While that informal influence is important, the HAN team also created gatherings specific to chief executive, financial, and purchasing officers, respectively, so that formal health system leaders could hear from their peers about their anchor strategies. This ultimately led to a series of commitment programs that, based on approval from health systems’ boards, have resulted in billions of dollars in new commitments to local inclusive investing and purchasing.
Six Practices For Embracing Creative Tensions
To truly embed both-and mindsets alongside our tendency for either-or thinking, we first have to notice them and then reframe false choices into both-and propositions. Here are six strategies that you can start using now:
Ensure Alignment Around a Greater Shared Purpose. A shared purpose makes any tension look relatively small and more manageable. If we lack a shared purpose, we’re much more likely to see polarization and use an either-or approach.
Set a Both-And Context. At the opening of meetings, especially with new groups, we suggest naming the key creative tensions that are likely to show up, then getting agreement to leverage them creatively as the group works together.
Reframe in Real Time. As you listen for these tensions in meetings, you’ll sense the false framing of tensions as either-or choices and can offer a reframing of the choice into a creative tension. For example: “I hear conflict here, but I believe you’re both right. Clearly, we need BOTH strong accountability for performance, and we need strong support for staff.”
Differentiate, then Validate, then Integrate. It’s helpful to recognize the unique value of divergent perspectives before trying to get people on the same both-and page. First, state the benefits of one of the values or perspectives being expressed and then acknowledge that the person certainly has legitimate concerns about the other perspective. Then do the same with the alternative view. Once you’ve fully honored and acknowledged both distinct values, then talk about the need for both in creating an effective both-and approach that integrates the two.
Acknowledge Value. When two people are polarized around a creative tension, that’s a sign that they’re deep into an either-or frame and that one of them has to win. Have each person share one benefit (or upside) of the other person’s perspective, then move to one of the suggestions on this list to help them move forward together.
Do a “Go Around.” You’ve probably been in a meeting where two people have started “pairing off” in a heated debate. What often happens is that, as the argument intensifies, other people start to withdraw. That is often the sign of a creative tension that people are trying to win. One effective way to disrupt the either-or dynamic is to ask those people to be silent for a few minutes as you go around the room to hear everyone else’s input. You’ll usually find that the issue has gotten much more nuanced and “both-and” as more people share, helping to move away from polarization and into a more reflective and creative space.

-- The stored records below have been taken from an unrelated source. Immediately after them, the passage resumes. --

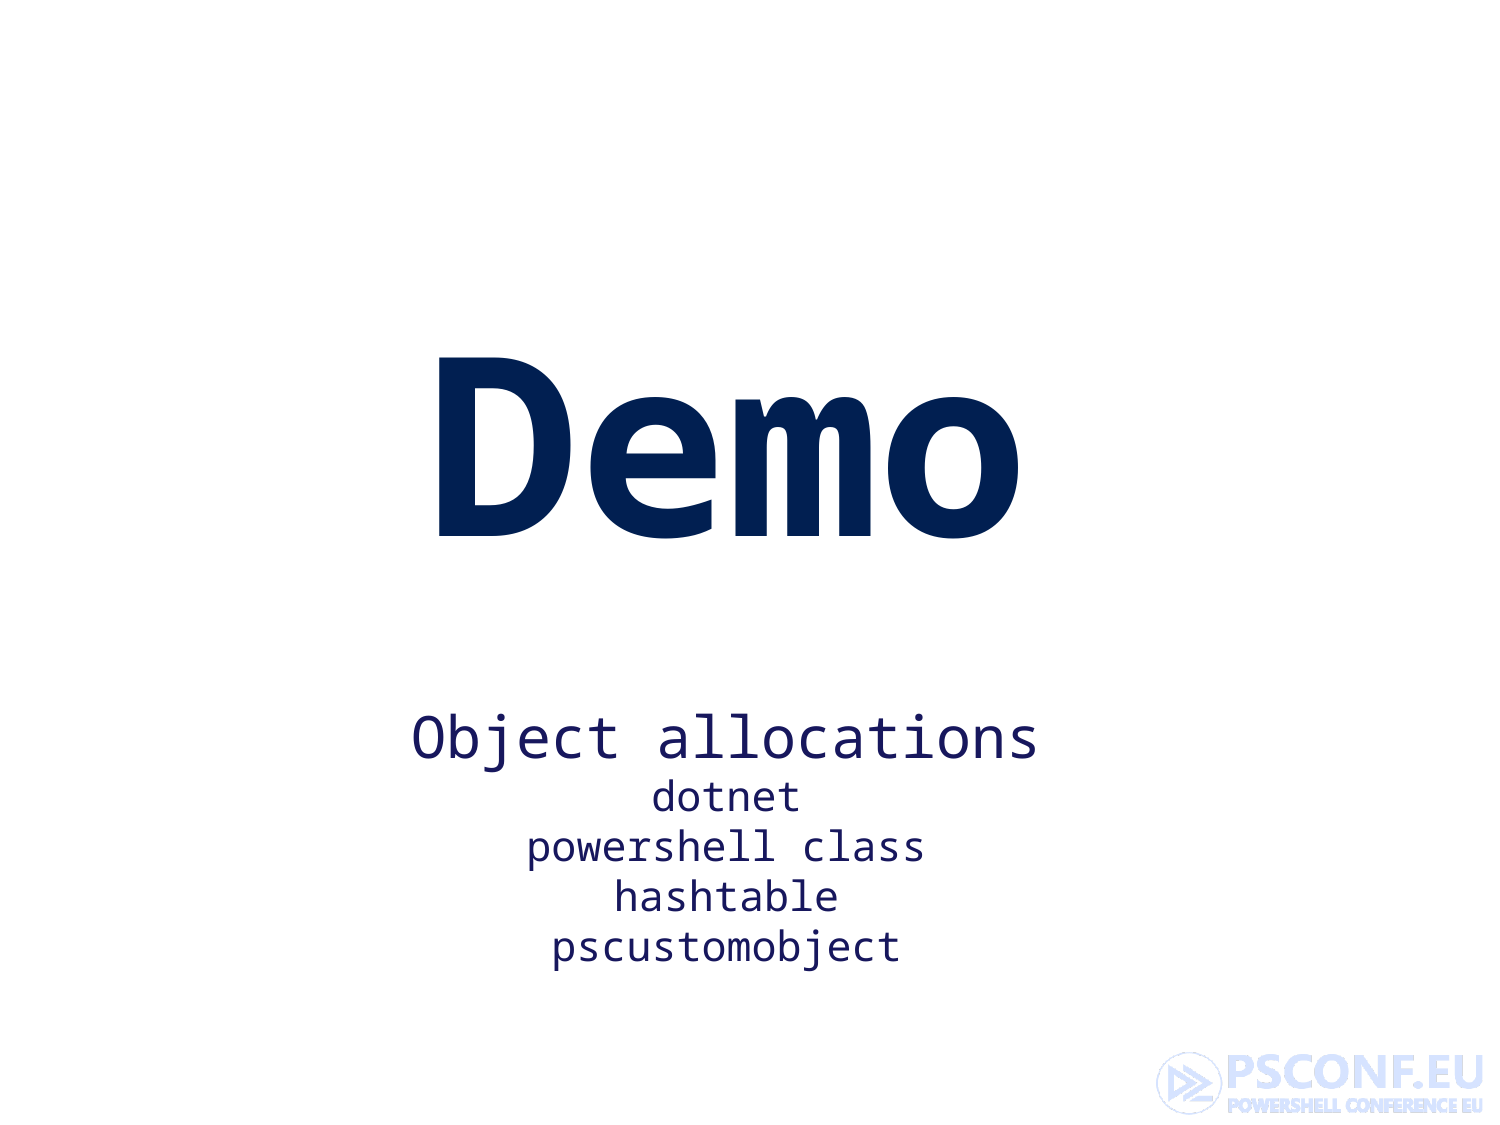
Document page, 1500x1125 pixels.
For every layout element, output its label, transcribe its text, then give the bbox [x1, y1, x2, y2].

title Demo [53, 278, 1404, 622]
list Object allocations dotnet powershell class hashtable pscustomobject [53, 692, 1400, 1047]
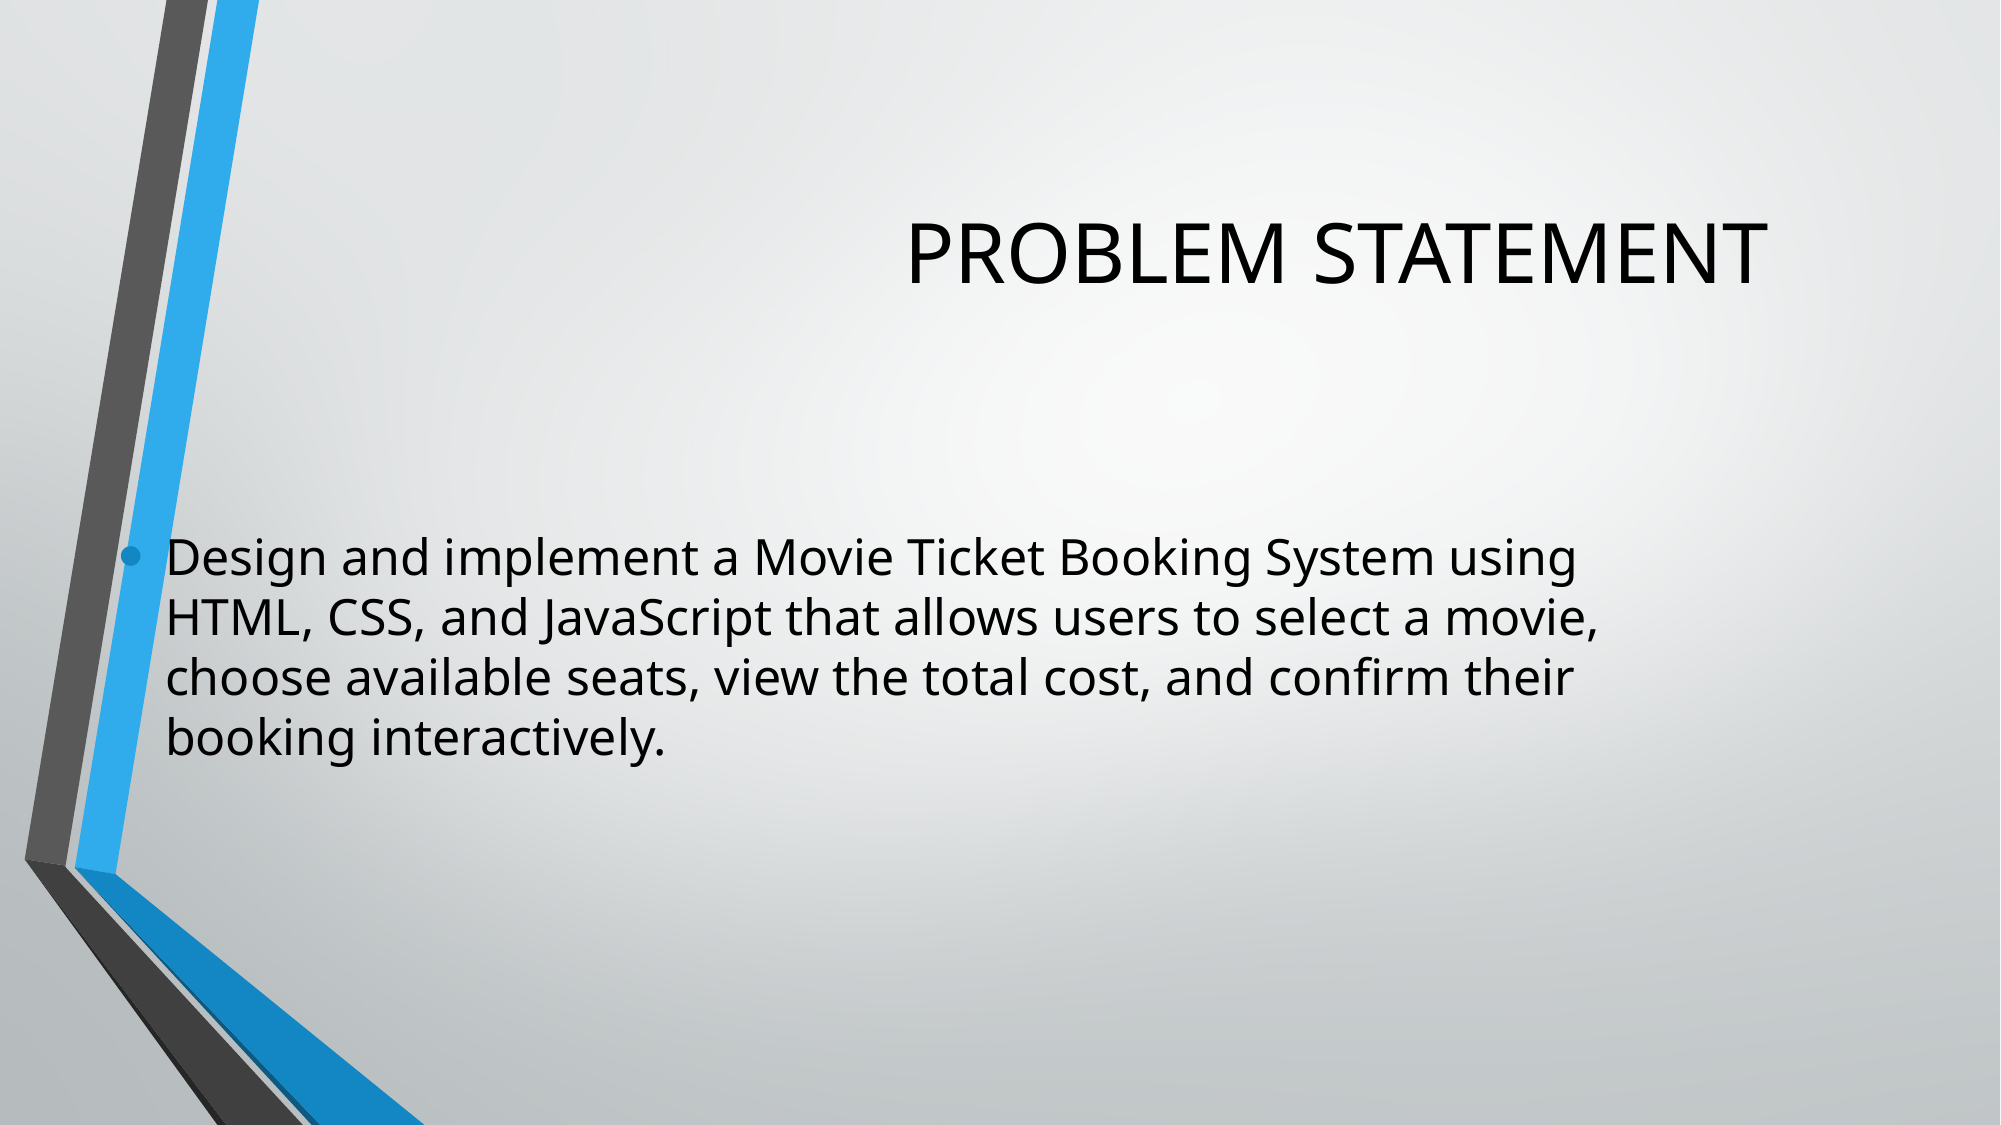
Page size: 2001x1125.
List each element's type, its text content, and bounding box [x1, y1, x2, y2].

list Design and implement a Movie Ticket Booking System using HTML, CSS, and JavaScript that allows users to select a movie, choose available seats, view the total cost, and confirm their booking interactively. [103, 433, 1749, 858]
title PROBLEM STATEMENT [454, 159, 2000, 340]
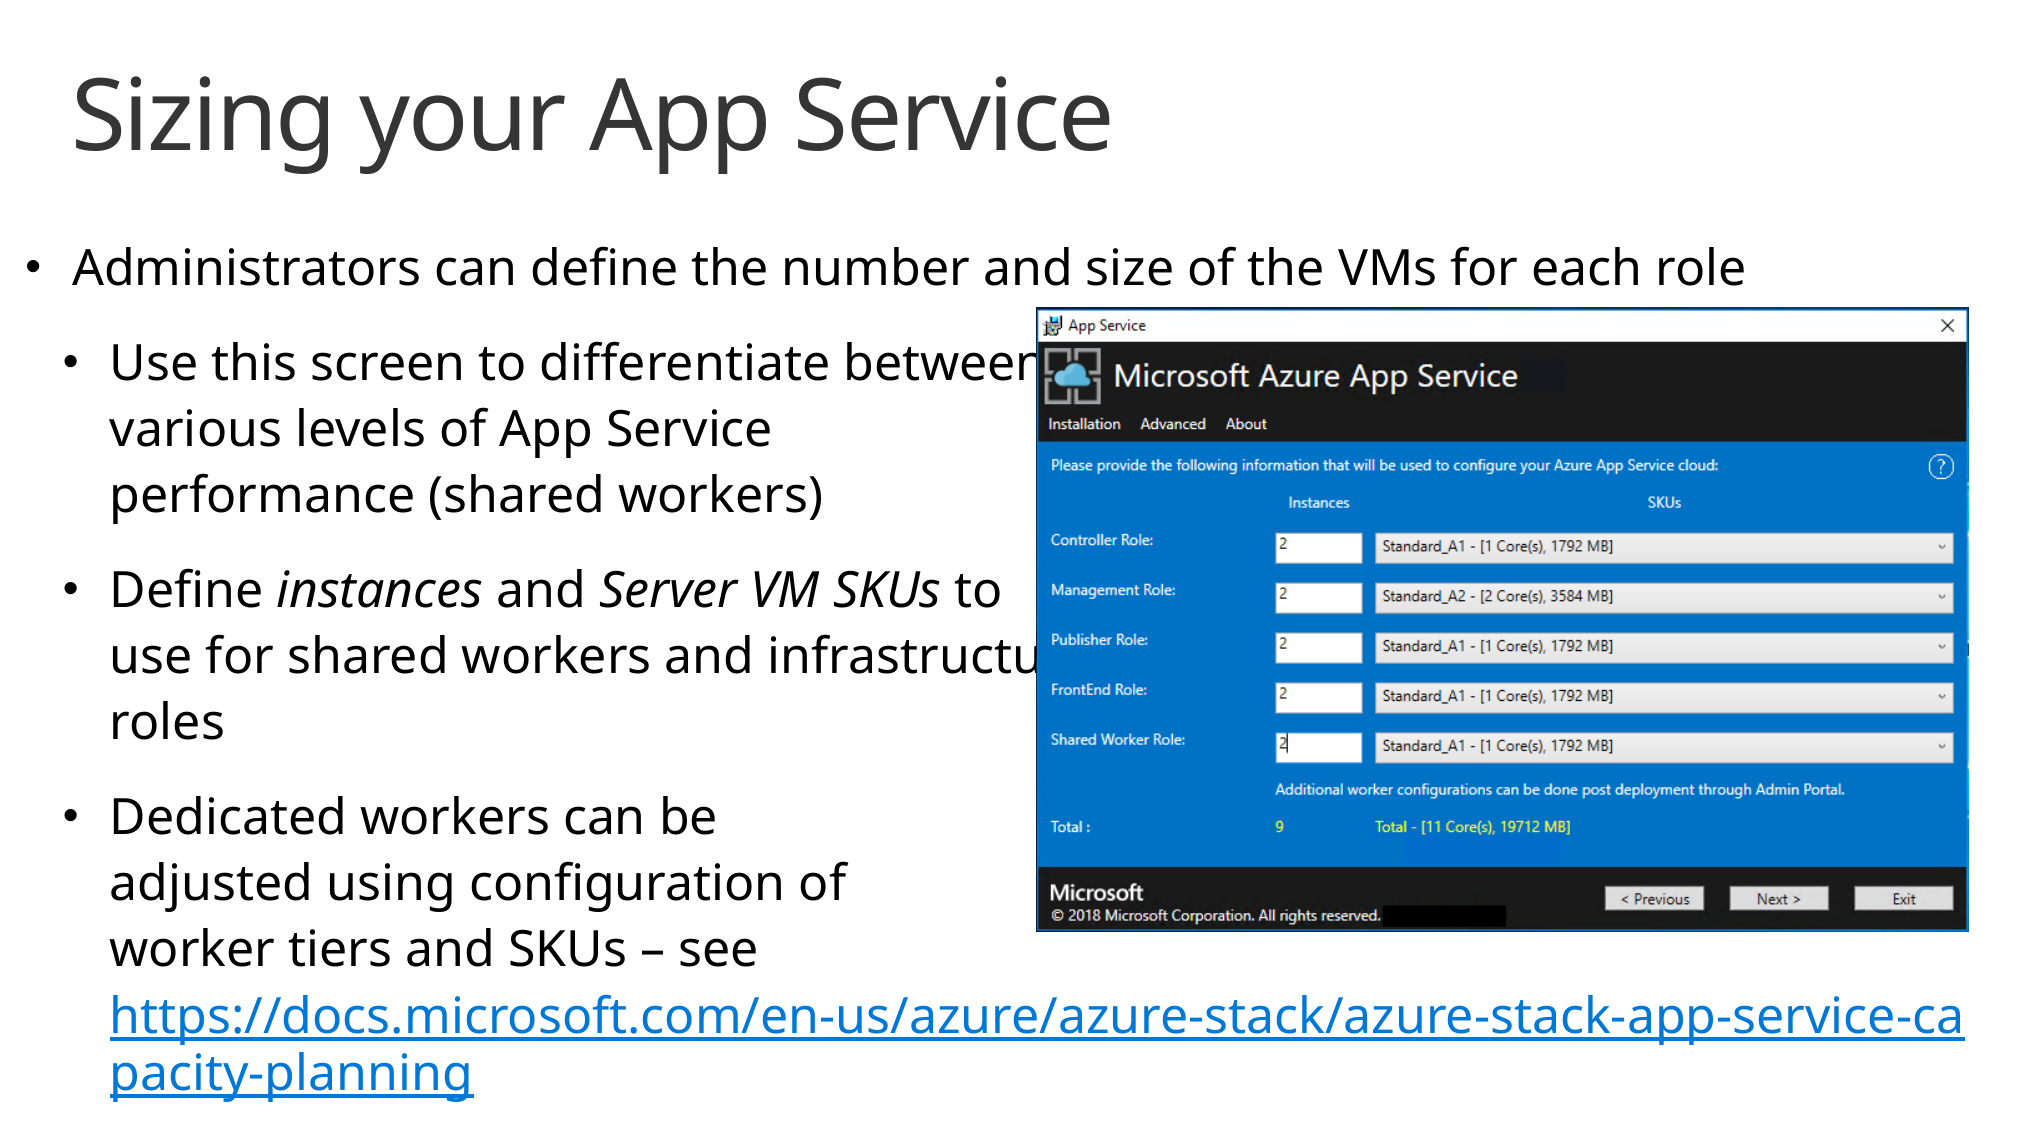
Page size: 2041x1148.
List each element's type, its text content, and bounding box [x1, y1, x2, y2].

However, we approach these tensions in our work, we all need to become skilled at working with them, especially as we collaborate with diverse groups to advance health equity. These tensions are real, they’ve been around a long time, and they won’t go away. Rather than treating them as barriers to progress, we can instead treat them as what they are—insight and information to guide a better, more resilient, and more effective approach to lasting change.